To add your freshly created and exposed processing block to your Machine Learning pipeline, simply navigate under the “Create Impulse” page in your project and make sure your custom block is accessible by the studio: a green badge informs you if we successfully reached your exposed processing block.
Then, in the following view, you can adjust the threshold parameters by looking at the results at the “DSP results”. Feel free to change the item you want to visualize on the upper right corner:
Once happy with your settings, save the parameters and generate the features.
In this project, the results are mind-blowing as you can see below. We can clearly distinguish two separated clusters (left image) compared to the raw image processing block (right image).
This cluster separation should ease the learning process in the next step.
As a comparison, here are the results when using the default pipeline, raw image processing block + Transfer Learning (with the smallest model available, MobileNetv1 0.01):
In this specific case, preprocessing your images with our edge detection processing block before training the NN gives a 89.9%-accuracy vs a 93.6%-accuracy with the default pipeline. However, our model runs 4x faster on embedded targets while consuming less RAM and ROM.

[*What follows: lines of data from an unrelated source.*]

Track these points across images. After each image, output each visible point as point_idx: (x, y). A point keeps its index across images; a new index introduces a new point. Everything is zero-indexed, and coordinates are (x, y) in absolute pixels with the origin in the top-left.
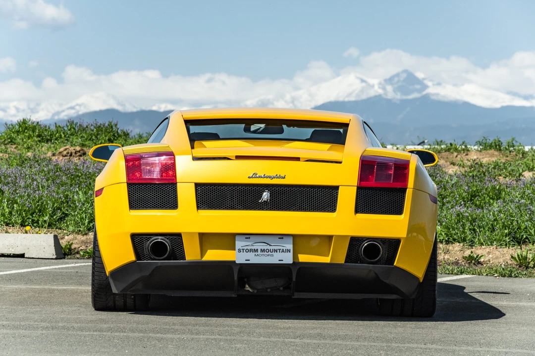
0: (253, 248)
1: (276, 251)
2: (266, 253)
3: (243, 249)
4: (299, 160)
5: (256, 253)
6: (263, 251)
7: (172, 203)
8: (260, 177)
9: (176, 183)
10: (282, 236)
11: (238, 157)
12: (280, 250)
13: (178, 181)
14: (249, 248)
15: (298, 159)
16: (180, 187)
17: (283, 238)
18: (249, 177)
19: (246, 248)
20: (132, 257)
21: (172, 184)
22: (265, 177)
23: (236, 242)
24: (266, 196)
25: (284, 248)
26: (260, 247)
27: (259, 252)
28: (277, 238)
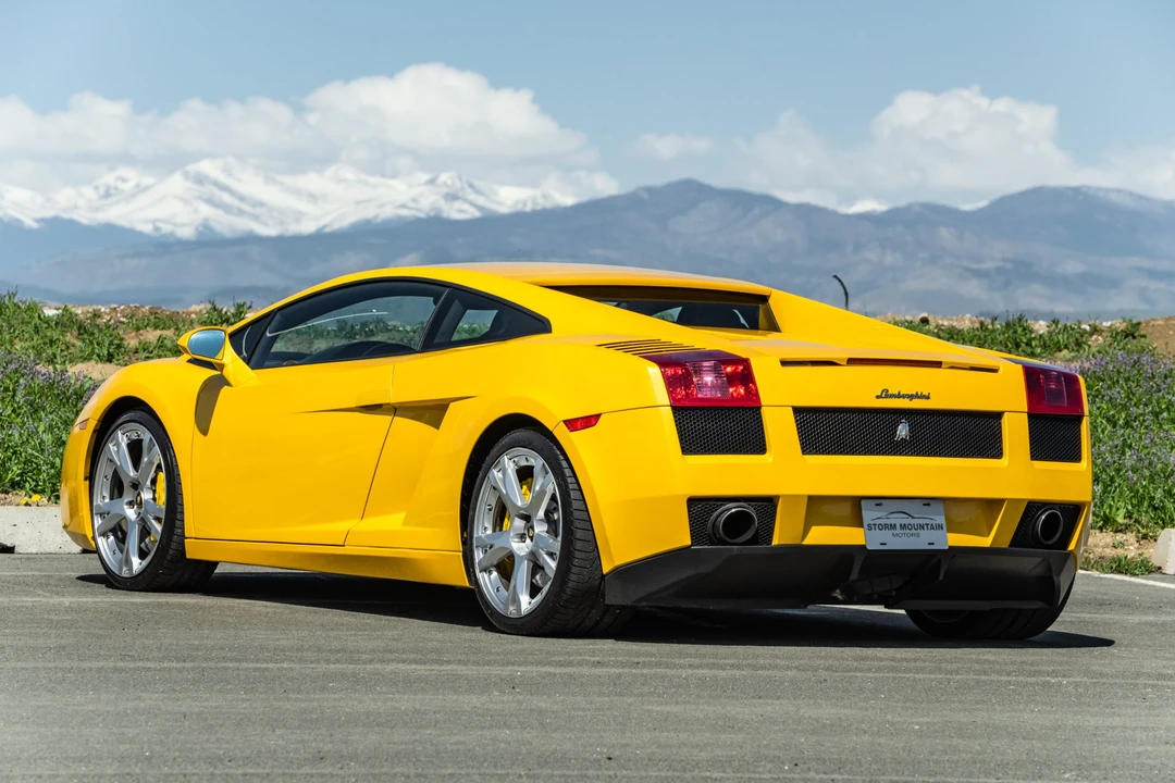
0: (888, 522)
1: (922, 527)
2: (908, 531)
3: (875, 525)
4: (940, 367)
5: (895, 532)
6: (903, 527)
7: (756, 444)
8: (892, 396)
9: (759, 408)
10: (927, 501)
11: (852, 361)
12: (927, 525)
13: (763, 403)
14: (883, 522)
15: (938, 364)
16: (766, 413)
17: (928, 505)
18: (878, 397)
19: (878, 522)
20: (685, 540)
21: (752, 408)
22: (899, 396)
23: (863, 512)
24: (903, 431)
25: (934, 523)
26: (898, 520)
27: (898, 531)
28: (920, 503)
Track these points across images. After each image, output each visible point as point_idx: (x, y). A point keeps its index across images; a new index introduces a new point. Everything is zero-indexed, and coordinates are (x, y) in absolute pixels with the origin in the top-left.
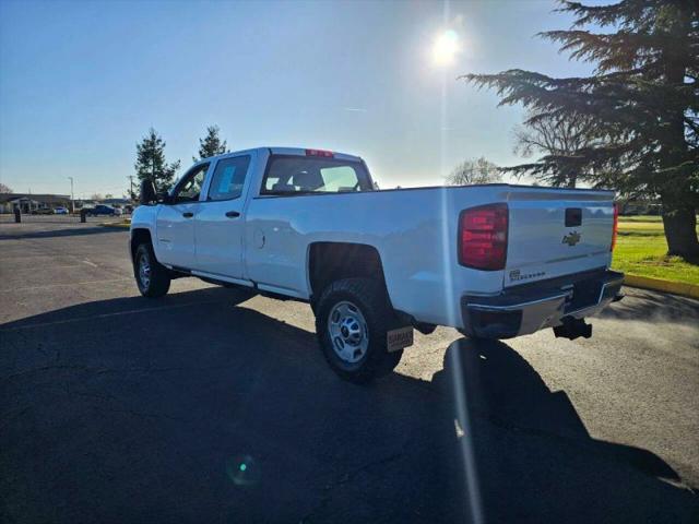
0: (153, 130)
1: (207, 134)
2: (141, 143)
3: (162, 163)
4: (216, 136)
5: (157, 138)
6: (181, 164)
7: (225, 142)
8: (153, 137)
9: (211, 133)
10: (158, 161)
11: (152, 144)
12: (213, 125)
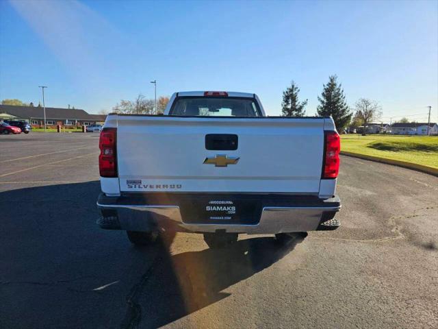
0: (293, 82)
1: (329, 81)
2: (285, 90)
3: (296, 102)
4: (334, 82)
5: (295, 87)
6: (308, 102)
7: (340, 85)
8: (293, 86)
9: (331, 80)
10: (294, 100)
11: (291, 90)
12: (334, 75)
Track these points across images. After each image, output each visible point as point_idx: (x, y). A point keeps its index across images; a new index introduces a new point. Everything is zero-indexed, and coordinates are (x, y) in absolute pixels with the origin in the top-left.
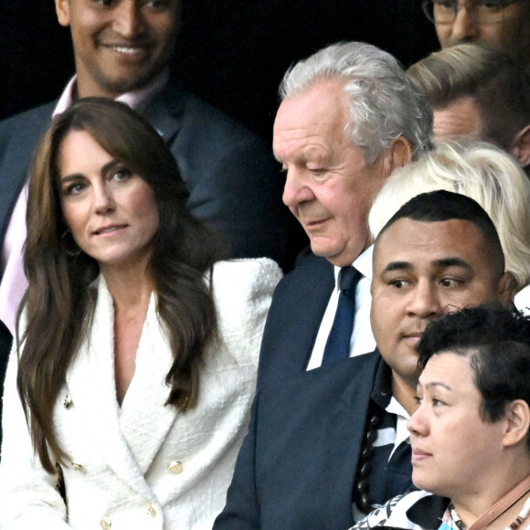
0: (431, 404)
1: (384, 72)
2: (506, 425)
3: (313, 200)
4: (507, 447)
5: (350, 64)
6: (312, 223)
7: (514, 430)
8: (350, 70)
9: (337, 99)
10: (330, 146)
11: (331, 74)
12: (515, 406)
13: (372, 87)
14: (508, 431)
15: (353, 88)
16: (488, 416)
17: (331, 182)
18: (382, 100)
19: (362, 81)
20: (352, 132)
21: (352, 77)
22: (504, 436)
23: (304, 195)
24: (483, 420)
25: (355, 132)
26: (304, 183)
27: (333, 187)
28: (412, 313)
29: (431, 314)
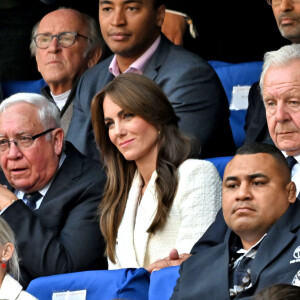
28: (237, 200)
29: (246, 199)
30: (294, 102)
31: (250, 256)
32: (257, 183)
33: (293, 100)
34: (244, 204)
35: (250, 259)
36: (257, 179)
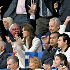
22: (65, 43)
29: (52, 41)
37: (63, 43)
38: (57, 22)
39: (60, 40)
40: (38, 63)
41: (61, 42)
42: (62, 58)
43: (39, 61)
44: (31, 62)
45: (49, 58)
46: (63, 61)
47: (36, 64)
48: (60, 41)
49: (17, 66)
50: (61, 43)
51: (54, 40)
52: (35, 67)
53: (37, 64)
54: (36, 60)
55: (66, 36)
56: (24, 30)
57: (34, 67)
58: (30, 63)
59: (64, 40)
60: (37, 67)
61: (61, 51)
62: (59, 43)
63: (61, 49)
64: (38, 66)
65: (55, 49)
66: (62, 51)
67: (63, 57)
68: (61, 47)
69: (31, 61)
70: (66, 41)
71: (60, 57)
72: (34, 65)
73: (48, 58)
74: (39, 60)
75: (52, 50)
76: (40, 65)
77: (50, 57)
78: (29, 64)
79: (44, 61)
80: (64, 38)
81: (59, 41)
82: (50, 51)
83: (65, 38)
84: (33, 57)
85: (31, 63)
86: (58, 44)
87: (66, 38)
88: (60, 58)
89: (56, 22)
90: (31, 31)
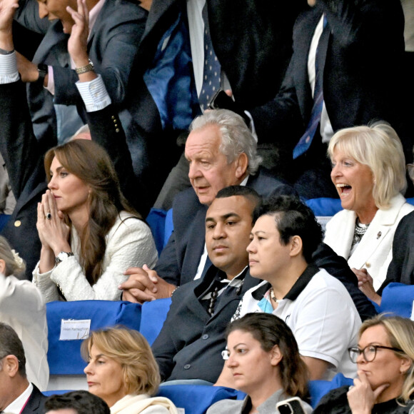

As in every embedded machine learning project, you will have to decide on the tradeoff between accuracy and resource constraints according to your specific needs.
Running on device
When it comes to running your custom processing block on the device, your custom block behaves exactly the same as any of the built-in blocks. You can process all your data, train neural networks or anomaly blocks, and validate that your model works. However, we cannot automatically generate optimized native code for the block, like we do for built-in processing blocks, but we try to help you write this code as much as possible. When you export your project to a C++ library we generate struct’s for all the configuration options, and you only need to implement theextract_custom_block_features
function.
Conclusion
With good feature extraction you can make your machine learning models smaller and more reliable, which are both very important when you want to deploy your model on embedded devices. With custom processing blocks you can now develop new feature extraction pipelines straight from Edge Impulse, whether you’re following the latest research, want to implement proprietary algorithms, or are just exploring data.